Plasma-sprayed NiAl coatings exhibit excessive oxide inclusions, which significantly limits the coatings performance and applications. This study aims at clarifying the factors influencing in-flight deoxidizing kinetics of NiAlC particles using diamond as deoxidizer to promote the development of novel APS approach for metal coating using oxide-free molten droplets in ambient atmosphere. The influence of diamond particle size and content on the in-situ in-flight deoxidizing effect during atmospheric plasma spraying of NiAlC particles and microstructure of APS NiAl coatings are systematically investigated. Results demonstrate that the NiAl coatings prepared with Ni/Al/diamond powders present a much denser structure with significantly improved adhesive strength in comparison with conventional NiAl coating.
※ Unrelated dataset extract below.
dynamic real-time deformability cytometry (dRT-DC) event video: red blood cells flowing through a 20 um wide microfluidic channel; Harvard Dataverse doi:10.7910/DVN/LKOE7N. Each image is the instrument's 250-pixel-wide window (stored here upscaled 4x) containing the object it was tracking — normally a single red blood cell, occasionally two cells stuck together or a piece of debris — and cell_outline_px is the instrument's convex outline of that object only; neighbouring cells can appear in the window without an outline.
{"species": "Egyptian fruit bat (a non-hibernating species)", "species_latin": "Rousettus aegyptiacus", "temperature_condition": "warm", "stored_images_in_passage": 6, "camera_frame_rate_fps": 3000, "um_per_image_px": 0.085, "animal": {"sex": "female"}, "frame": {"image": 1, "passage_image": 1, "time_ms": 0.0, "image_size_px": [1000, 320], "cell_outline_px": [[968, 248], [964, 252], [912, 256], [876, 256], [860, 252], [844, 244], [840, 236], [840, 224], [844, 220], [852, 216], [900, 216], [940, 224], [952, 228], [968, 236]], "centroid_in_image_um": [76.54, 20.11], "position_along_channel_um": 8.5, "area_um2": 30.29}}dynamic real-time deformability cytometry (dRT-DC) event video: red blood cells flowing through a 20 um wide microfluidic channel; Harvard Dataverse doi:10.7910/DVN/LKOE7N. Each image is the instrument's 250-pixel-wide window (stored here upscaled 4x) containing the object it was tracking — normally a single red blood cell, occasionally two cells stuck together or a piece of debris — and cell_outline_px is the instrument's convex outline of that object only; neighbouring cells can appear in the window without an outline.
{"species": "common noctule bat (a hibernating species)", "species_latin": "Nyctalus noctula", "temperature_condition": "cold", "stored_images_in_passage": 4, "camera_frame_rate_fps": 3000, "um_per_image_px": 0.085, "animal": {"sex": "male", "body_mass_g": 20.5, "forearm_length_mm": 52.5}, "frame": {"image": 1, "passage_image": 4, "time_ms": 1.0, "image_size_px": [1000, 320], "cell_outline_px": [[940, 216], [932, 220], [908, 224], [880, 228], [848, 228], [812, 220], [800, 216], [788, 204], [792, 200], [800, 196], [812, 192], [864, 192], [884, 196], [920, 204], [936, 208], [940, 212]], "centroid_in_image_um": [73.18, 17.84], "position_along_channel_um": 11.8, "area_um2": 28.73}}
When 1–2 μm diamond is used as a deoxidizer, the incomplete dissolution of larger diamond particles into molten NiAl limits the continuous supply of carbon to droplets surface. Therefore, the oxygen content of the coatings increases and bonding strength decreases with increasing carbon content. When 100 nm diamond is used as a deoxidizer, its dissolution into molten NiAl is promoted. The carbon within in-flight NiAl particles can be continuously supplied to surface by vortex motion to achieve in-situ in-flight deoxidation as carbon content is increased from 2 wt% to 4 wt%. The oxygen content of NiAlC coatings is significantly decreased to 0.65 wt% with increasing nano-sized diamond to 4 wt% compared with the oxygen content 3.32 wt% of NiAl coating deposited by Ni/Al powder.